[Activity 1]
Please duplicate the part of the forum thread from "The best investment" up to and including "in a relationship.".
[Activity 2]
Answer these questions about the forum thread:
(a) According to the first post, how long has the writer been dating the girl on and off?
(b) According to the first post, for how many years does the writer expect to pay for everything while she is in school?
(c) In the fourth post, what does the replier tell the writer not to sweat?
[Excerpted text]
T Nation

Advice on Relationship and Finances


#1

I've been dating a girl on and off for the past year and a half. Although I dated many women prior to her, she was the first one who I developed feelings for. Despite this, the relationship has never been consistent or official. She has wanted a relationship from the beginning, but I have continually struggled with the idea of commitment for multiple reasons. We've been spending more time together lately and it has been great, but I'm still hesitant.

We are in very different financial situations. I graduated from an undergrad program a few years back, have a good career, and live comfortably. I live a fairly simple lifestyle and consistently invest most of my spare income into long-term investments. I'm not overly frugal or cheap, but I understand the importance of money and the benefits of investing as much as possible early in life.

She is educated and working on her graduate degree, but she seems to have no regard for debt or maintaining any savings. She has been taking out loans throughout her undergraduate and graduate programs and likely has a large amount of debt. Despite this, she wants to continue school following the graduate degree and apply for doctorate programs. The educational path has questionable job opportunities. She works currently, but it is a part-time job with mediocre pay.

I've grown accustomed to paying every time we go out. She's fairly simple and never demands anything extravagant, so I tend to sympathize with her financial situation and foot the bill. This doesn't bother me too much, but it definitely limits the things that I want to do with her. She'll sometimes suggest going on a trip together. Although this sounds appealing, I know that I'll be paying for two flights, hotels, and everything else. I think it's the principle of it rather than the spending the actual money.

I've also noticed that whenever I show more commitment to her, she starts to bring up her financial struggles. She has never point-blank asked for help, but she has dropped hints about how difficult it is to pay all of her bills. I've been blunt with her in the past and recommended that she take a few years off from school, develop a career and some sort of savings, and then start back. I understand the importance of education and the difficulty in going back, but I've delayed my graduate studies until I have confidence that I can pay it upfront. But, she refuses to consider this and wants to continue her education.

From a financial standpoint, she's a horrible investment. Assuming I did become serious with her, I can expect to pay for everything for the next 3 years while she's in school. By the time this is over, she will probably have $100k+ in debt.

What is your opinion on this situation? Am I being too shallow and analytical about this? Or, is it a good idea to move on? I've dated girls in the past who paid everything 50/50 and it was great. It made traveling and doing recreational activities much more fun. Of course, they had other flaws about them.


#2

The best investment you could make right now is a contractor-grade Hefty bag to stuff her fucking carcass in.


#3

Just be truthful and honest, if you can't do that and be comfortable why be in a relationship.


#4

Don't sweat paying for everything. You've got more resources, no debt and your a gentleman right? It's not like you have to spend a lot of money anyway. Just do some things with her that you'd like to do anyway and pay for it. Stay in and/or socialize with friends. All that's good and nothing has to be expensive. If she pushes you to spend on her like she's a princess that tells you something. If the hints she's giving you about wanting help are in the realm of wanting to move in so she can reduce the debt she's accumulating, that's telling you something completely different.
[/Excerpted text]
[Available data]
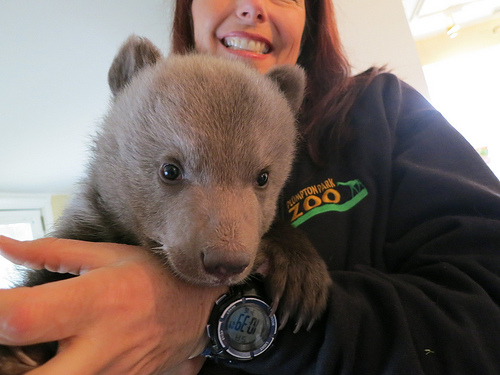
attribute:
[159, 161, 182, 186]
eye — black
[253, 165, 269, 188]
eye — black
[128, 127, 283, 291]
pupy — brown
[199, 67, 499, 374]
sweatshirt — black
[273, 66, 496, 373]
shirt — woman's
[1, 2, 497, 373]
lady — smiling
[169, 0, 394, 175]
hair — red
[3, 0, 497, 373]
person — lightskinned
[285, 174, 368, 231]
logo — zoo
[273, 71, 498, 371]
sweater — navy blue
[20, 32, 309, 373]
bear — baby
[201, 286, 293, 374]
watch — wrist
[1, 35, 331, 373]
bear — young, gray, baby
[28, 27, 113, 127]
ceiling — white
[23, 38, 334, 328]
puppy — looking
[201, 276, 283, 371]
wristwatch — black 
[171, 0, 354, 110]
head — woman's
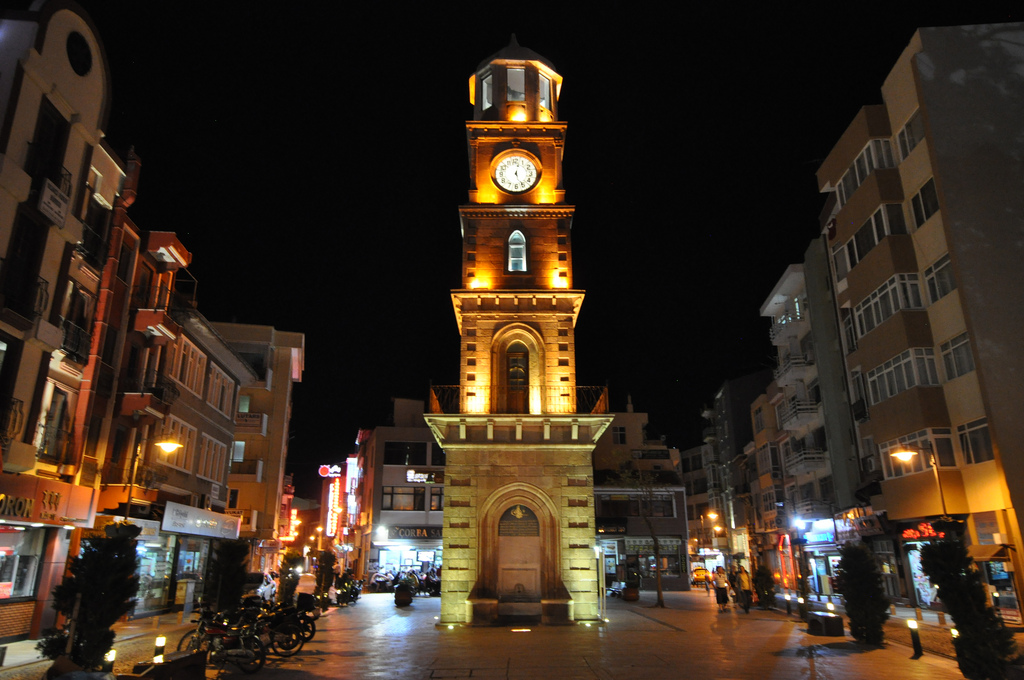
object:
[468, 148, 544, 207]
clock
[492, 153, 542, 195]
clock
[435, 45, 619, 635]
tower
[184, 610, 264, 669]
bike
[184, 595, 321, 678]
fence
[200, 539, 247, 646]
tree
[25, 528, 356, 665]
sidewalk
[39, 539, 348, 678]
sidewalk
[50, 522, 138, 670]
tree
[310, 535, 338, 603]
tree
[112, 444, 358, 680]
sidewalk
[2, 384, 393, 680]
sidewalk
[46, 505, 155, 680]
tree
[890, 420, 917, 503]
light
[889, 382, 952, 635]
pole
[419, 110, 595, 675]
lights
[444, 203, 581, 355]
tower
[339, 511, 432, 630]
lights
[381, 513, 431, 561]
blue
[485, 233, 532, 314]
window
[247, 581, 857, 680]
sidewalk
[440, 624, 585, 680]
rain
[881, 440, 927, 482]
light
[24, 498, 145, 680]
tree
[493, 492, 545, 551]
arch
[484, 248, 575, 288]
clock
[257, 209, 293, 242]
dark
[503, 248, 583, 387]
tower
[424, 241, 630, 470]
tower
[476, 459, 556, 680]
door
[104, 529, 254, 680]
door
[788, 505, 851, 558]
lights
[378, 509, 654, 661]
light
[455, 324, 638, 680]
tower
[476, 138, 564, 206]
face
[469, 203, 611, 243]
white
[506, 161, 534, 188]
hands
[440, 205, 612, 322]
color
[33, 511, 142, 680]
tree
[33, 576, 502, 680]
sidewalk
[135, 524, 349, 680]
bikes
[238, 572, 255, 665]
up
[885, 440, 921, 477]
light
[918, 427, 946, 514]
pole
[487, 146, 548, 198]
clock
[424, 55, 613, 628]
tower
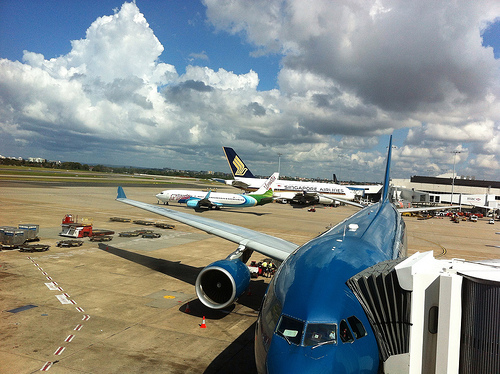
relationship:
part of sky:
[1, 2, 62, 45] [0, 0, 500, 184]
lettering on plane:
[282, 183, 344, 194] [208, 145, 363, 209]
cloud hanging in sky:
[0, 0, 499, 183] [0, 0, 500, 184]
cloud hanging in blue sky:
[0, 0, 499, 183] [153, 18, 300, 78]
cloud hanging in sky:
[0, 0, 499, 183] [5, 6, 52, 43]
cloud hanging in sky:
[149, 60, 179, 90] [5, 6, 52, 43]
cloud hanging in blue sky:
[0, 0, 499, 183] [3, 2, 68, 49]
[/Available data]
[Task output 1]
The best investment you could make right now is a contractor-grade Hefty bag to stuff her fucking carcass in.


#3

Just be truthful and honest, if you can't do that and be comfortable why be in a relationship.

[Task output 2]
(a) For the past year and a half.
(b) 3 years.
(c) Paying for everything.